(Sunday, Sept. 20) Once back on the open road, we were making good time towards the Rhine, but clouds were forming off to the west and we could tell that the sun would be setting behind those nimbo-cumuli towers either just before or just after we reached Ribeauville.
Espaliered apple trees and grape vines covered much of the hillsides leading down to the highway above the Bodensee and exception for resort development nearer the lake this area seems to have remained quite rural. A little over two hours after leaving Lindau we came down off the rolling farmland and descended on a steep, winding road into a canyon whose sides appeared to be made of black shale type rock. Around 5:30 pm we stopped in Freiburg on the German side of the Rhine to fill up the BMW with gas (and empty our pockets of Euros).
We figured we had about an hour to go until reaching Ribeauville and that would have been the case, but the Beemer seemed to have cast a spell over Miss Moneypenny so she would not let enter France. While it looked like a straight shot from Freiburg to Colmar on the west side of the Rhine, Miss Moneypenny sent us onto the A5 Autobahn north toward Stuttgart. After roaring along at 130-140 KPH for a few miles, we decided to get off the Autobahn and consult our Michelin maps. We concluded that we now needed to head south towards Switzerland, go past Freiburg, then get off the Autobahn and go northwest on secondary roads to reach the Rhine. We called the hotel in Ribeauville, were told it should take us another hour to get them, and set off once again.
We hit a big traffic backup near the river and Cindy rightly guessed it was because bridge repairs were being done and there was only one lane open across the bridge. We only got a brief look at the river as we crossed it as fast as we could, then turned north towards Colmar once we were in France.
Ribeauville is a small, and quite old town, with narrow streets snaking their way up the side of the mountains. We had neither a map of the town nor specific directions to the hotel, but Miss Moneypenny led us right to the door of the hotel. After dumping our bags in the lobby and parking the car, Marie-Madeline (one of two sisters who run the hotel) showed us to our room and made a dinner reservation for us.

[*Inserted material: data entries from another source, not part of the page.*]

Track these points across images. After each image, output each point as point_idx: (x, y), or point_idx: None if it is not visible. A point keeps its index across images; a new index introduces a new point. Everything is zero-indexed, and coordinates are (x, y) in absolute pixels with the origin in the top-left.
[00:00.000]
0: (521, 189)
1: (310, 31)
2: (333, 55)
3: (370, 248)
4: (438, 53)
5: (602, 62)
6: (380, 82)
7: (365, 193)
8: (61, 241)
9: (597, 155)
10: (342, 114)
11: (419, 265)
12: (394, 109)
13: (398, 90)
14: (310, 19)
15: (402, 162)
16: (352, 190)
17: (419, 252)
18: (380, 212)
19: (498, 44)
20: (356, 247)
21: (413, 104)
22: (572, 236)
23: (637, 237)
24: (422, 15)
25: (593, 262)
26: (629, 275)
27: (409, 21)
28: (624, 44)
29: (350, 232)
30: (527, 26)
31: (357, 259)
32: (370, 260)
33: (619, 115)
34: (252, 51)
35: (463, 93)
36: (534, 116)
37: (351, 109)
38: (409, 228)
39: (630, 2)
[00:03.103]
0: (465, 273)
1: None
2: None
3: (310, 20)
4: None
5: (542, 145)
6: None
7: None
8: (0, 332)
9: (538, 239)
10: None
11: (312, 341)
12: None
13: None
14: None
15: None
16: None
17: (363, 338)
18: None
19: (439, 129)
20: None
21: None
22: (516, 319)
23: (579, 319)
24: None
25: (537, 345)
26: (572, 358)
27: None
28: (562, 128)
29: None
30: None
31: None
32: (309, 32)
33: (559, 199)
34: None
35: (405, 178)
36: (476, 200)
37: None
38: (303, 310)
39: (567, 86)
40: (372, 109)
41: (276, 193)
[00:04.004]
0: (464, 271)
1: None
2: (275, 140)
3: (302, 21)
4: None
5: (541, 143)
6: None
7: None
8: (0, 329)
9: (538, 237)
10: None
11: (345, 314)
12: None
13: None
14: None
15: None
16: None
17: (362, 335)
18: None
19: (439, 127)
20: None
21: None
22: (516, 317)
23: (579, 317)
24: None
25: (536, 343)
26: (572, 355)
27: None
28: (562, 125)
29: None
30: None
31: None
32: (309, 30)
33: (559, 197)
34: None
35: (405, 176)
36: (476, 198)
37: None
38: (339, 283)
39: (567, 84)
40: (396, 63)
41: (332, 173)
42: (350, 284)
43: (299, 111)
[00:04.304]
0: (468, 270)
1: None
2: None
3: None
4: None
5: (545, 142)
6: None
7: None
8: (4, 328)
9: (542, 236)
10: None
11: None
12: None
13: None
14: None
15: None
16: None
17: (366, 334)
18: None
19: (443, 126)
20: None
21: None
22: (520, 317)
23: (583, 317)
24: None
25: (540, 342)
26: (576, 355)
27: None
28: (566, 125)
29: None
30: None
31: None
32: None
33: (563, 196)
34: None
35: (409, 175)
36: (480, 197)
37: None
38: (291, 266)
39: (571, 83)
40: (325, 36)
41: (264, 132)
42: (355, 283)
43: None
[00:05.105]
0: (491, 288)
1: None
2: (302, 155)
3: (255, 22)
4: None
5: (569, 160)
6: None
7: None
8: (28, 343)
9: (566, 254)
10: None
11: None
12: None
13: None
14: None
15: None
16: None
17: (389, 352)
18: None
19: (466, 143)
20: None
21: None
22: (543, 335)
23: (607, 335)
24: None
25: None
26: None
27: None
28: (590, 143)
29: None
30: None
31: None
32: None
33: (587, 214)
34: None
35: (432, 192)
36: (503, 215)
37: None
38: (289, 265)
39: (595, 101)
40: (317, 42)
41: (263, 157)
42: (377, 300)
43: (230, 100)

Around 8:30 we walked a little over five minutes to the Hotel and Restaurant Au Cheval Blanc near the top of the Grand Rue, the main street the runs from the bottom to the top of the town. The only other diners were a young French couple in their twenties, a lone Japanese tourist, and a thirty-something husband and wife and their two young kids. Because France and Germany have traded “ownership” of this area, many towns have Germany names, and the cuisine has French and German influences. So our Coq au Vin dinner was made not with a red wine from Burgundy, but an Alsatian Riesling, and the side dish was not potatoes, but Spaetzle.
It was a quiet evening out, even though the little toddler at the table next to us kept running gleefully back and forth between her parents and the toy box the restaurant maintains at the rear of the dining room, carting back various treasures to show off.
We were happy to see this day come to a close and went to bed looking forwarded to a day without driving on Monday.